A high-fat, high-sugar diet during pregnancy could be connected to ADHD in children, suggests new research. A mother’s diet may adjust epigenetic marks that attach to her child’s DNA, potentially increasing the odds that he or she will develop ADHD.
Attention-deficit/hyperactivity disorder, or ADHD, has become a prevalent condition in modern society as researchers attempt to explain its dramatic rise. As of 2011, around 6.4 million children ages 4 to 17 have been diagnosed with ADHD according to the CDC. It often occurs in tandem with early onset conduct problems in children, such as lying or fighting and, in previous studies, has been traced back to many factors like maternal distress or poor nutrition.

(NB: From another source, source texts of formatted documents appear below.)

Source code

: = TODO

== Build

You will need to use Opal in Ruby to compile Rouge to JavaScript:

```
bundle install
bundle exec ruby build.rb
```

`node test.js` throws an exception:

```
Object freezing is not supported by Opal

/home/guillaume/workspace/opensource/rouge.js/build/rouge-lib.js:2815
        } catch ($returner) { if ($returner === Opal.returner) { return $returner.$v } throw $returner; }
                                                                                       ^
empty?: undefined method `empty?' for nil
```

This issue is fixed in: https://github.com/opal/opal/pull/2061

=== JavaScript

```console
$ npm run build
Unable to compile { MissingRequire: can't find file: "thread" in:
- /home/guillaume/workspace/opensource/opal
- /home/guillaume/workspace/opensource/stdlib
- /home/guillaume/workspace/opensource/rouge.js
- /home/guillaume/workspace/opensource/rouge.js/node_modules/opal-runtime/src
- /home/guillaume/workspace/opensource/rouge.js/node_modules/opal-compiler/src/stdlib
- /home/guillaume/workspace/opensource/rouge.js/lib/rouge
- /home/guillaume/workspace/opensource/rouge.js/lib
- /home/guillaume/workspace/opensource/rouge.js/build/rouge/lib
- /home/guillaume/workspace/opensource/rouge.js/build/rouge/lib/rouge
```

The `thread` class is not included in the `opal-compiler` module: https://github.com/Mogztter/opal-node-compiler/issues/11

In a study of over 160 children, researchers from King’s College London and the University of Bristol assessed mothers’ nutrition along with marks on their children’s DNA in order to identify associated epigenetic changes. Specifically, they looked at DNA methylation of IGF2, a gene linked to fetal development and development of certain areas of the brain associated with ADHD, namely, the cerebellum and hippocampus.
They found that eating sweet and fatty foods during pregnancy was linked to higher DNA methylation of IGF2 in children who had early-onset conduct problems. Higher IGF2 DNA methylation at birth was able to predict ADHD symptoms in children between the ages of 7 and 13 who had early-onset conduct problems.

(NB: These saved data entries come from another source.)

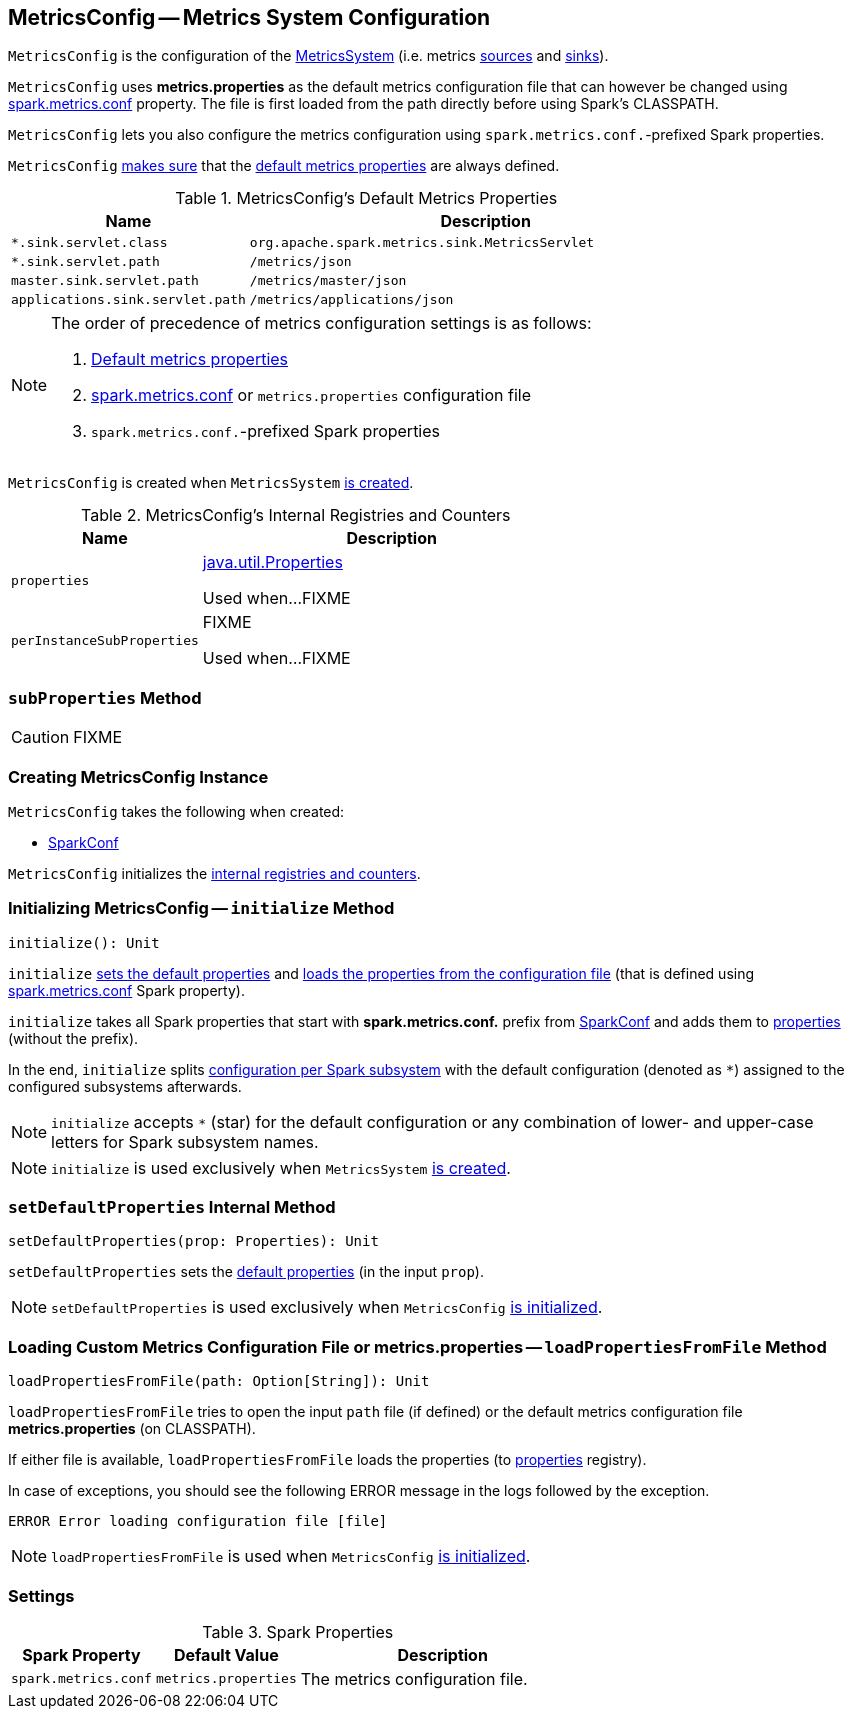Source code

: == [[MetricsConfig]] MetricsConfig -- Metrics System Configuration

`MetricsConfig` is the configuration of the link:spark-MetricsSystem.adoc[MetricsSystem] (i.e. metrics link:spark-metrics-Source.adoc[sources] and link:spark-metrics-Sink.adoc[sinks]).

`MetricsConfig` uses *metrics.properties* as the default metrics configuration file that can however be changed using <<spark.metrics.conf, spark.metrics.conf>> property. The file is first loaded from the path directly before using Spark's CLASSPATH.

`MetricsConfig` lets you also configure the metrics configuration using ``spark.metrics.conf.``-prefixed Spark properties.

`MetricsConfig` <<setDefaultProperties, makes sure>> that the <<default-properties, default metrics properties>> are always defined.

[[default-properties]]
.MetricsConfig's Default Metrics Properties
[cols="1,2",options="header",width="100%"]
|===
| Name
| Description

| `*.sink.servlet.class`
| `org.apache.spark.metrics.sink.MetricsServlet`

| `*.sink.servlet.path`
| `/metrics/json`

| `master.sink.servlet.path`
| `/metrics/master/json`

| `applications.sink.servlet.path`
| `/metrics/applications/json`
|===

[NOTE]
====
The order of precedence of metrics configuration settings is as follows:

. <<default-properties, Default metrics properties>>
. <<spark.metrics.conf, spark.metrics.conf>> or `metrics.properties` configuration file
. ``spark.metrics.conf.``-prefixed Spark properties
====

`MetricsConfig` is created when `MetricsSystem` link:spark-MetricsSystem.adoc#creating-instance[is created].

[[internal-registries]]
.MetricsConfig's Internal Registries and Counters
[cols="1,2",options="header",width="100%"]
|===
| Name
| Description

| [[properties]] `properties`
| https://docs.oracle.com/javase/8/docs/api/java/util/Properties.html[java.util.Properties]

Used when...FIXME

| [[perInstanceSubProperties]] `perInstanceSubProperties`
| FIXME

Used when...FIXME
|===

=== [[subProperties]] `subProperties` Method

CAUTION: FIXME

=== [[creating-instance]] Creating MetricsConfig Instance

`MetricsConfig` takes the following when created:

* [[conf]] link:spark-SparkConf.adoc[SparkConf]

`MetricsConfig` initializes the <<internal-registries, internal registries and counters>>.

=== [[initialize]] Initializing MetricsConfig -- `initialize` Method

[source, scala]
----
initialize(): Unit
----

`initialize` <<setDefaultProperties, sets the default properties>> and <<loadPropertiesFromFile, loads the properties from the configuration file>> (that is defined using <<spark.metrics.conf, spark.metrics.conf>> Spark property).

`initialize` takes all Spark properties that start with *spark.metrics.conf.* prefix from <<conf, SparkConf>> and adds them to <<properties, properties>> (without the prefix).

In the end, `initialize` splits <<perInstanceSubProperties, configuration per Spark subsystem>> with the default configuration (denoted as `*`) assigned to the configured subsystems afterwards.

NOTE: `initialize` accepts `*` (star) for the default configuration or any combination of lower- and upper-case letters for Spark subsystem names.

NOTE: `initialize` is used exclusively when `MetricsSystem` link:spark-MetricsSystem.adoc#creating-instance[is created].

=== [[setDefaultProperties]] `setDefaultProperties` Internal Method

[source, scala]
----
setDefaultProperties(prop: Properties): Unit
----

`setDefaultProperties` sets the <<default-properties, default properties>> (in the input `prop`).

NOTE: `setDefaultProperties` is used exclusively when `MetricsConfig` <<initialize, is initialized>>.

=== [[loadPropertiesFromFile]] Loading Custom Metrics Configuration File or metrics.properties -- `loadPropertiesFromFile` Method

[source, scala]
----
loadPropertiesFromFile(path: Option[String]): Unit
----

`loadPropertiesFromFile` tries to open the input `path` file (if defined) or the default metrics configuration file *metrics.properties* (on CLASSPATH).

If either file is available, `loadPropertiesFromFile` loads the properties (to <<properties, properties>> registry).

In case of exceptions, you should see the following ERROR message in the logs followed by the exception.

```
ERROR Error loading configuration file [file]
```

NOTE: `loadPropertiesFromFile` is used when `MetricsConfig` <<initialize, is initialized>>.

=== [[settings]] Settings

.Spark Properties
[cols="1,1,2",options="header",width="100%"]
|===
| Spark Property
| Default Value
| Description

| [[spark.metrics.conf]] `spark.metrics.conf`
| `metrics.properties`
| The metrics configuration file.
|===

“Our finding that poor prenatal nutrition was associated with higher IGF2 methylation highlights the critical importance of a healthy diet during pregnancy,” said Dr. Edward Barker from King’s College London.
“A prenatal maternal high-fat and -sugar diet may alter the DNA methylation status of the IGF2 gene at birth, which in turn, may increase risk for a range of psychiatric and health disorders,” the researchers reported.
Could a healthy prenatal diet lower ADHD symptoms and conduct issues in children via epigenetic mechanisms? Dr. Barker believes this may be the case. “This is encouraging given that nutritional and epigenetic risk factors can be altered.”
Further studies will tease out the epigenetic effects of specific nutrients and food types eaten during pregnancy and determine whether they may be able to lessen the risk for diseases. For example, we know that omega-3 fatty acids, found in fish, nuts, and chicken, are crucial for proper neural development.
“We already know that nutritional supplements for children can lead to lower ADHD and conduct problems, so it will be important for future research to examine the role of epigenetic changes in this process.”
It should be noted that there are many underlying causes of ADHD as well as many small influences all working together. Mothers of children with ADHD or other developmental disorders should not take from this study that they are the cause of their child’s condition. As a society, we should never use insights gained from epigenetic studies to blame mothers. However, the study does strengthen the message of the importance of proper prenatal nutrition.
Source: Rijlaarsdam, J. et al. (2016). Prenatal unhealthy diet, insulin-like growth factor 2 gene (IGF2) methylation, and attention deficit hyperactivity disorder symptoms in youth with early-onset conduct problems. Journal of Child Psychology and Psychiatry, doi: 10.1111/jcpp.12589.
Reference: Unhealthy diet during pregnancy could be linked to ADHD. King’s College London. 18 Aug 2016. Web.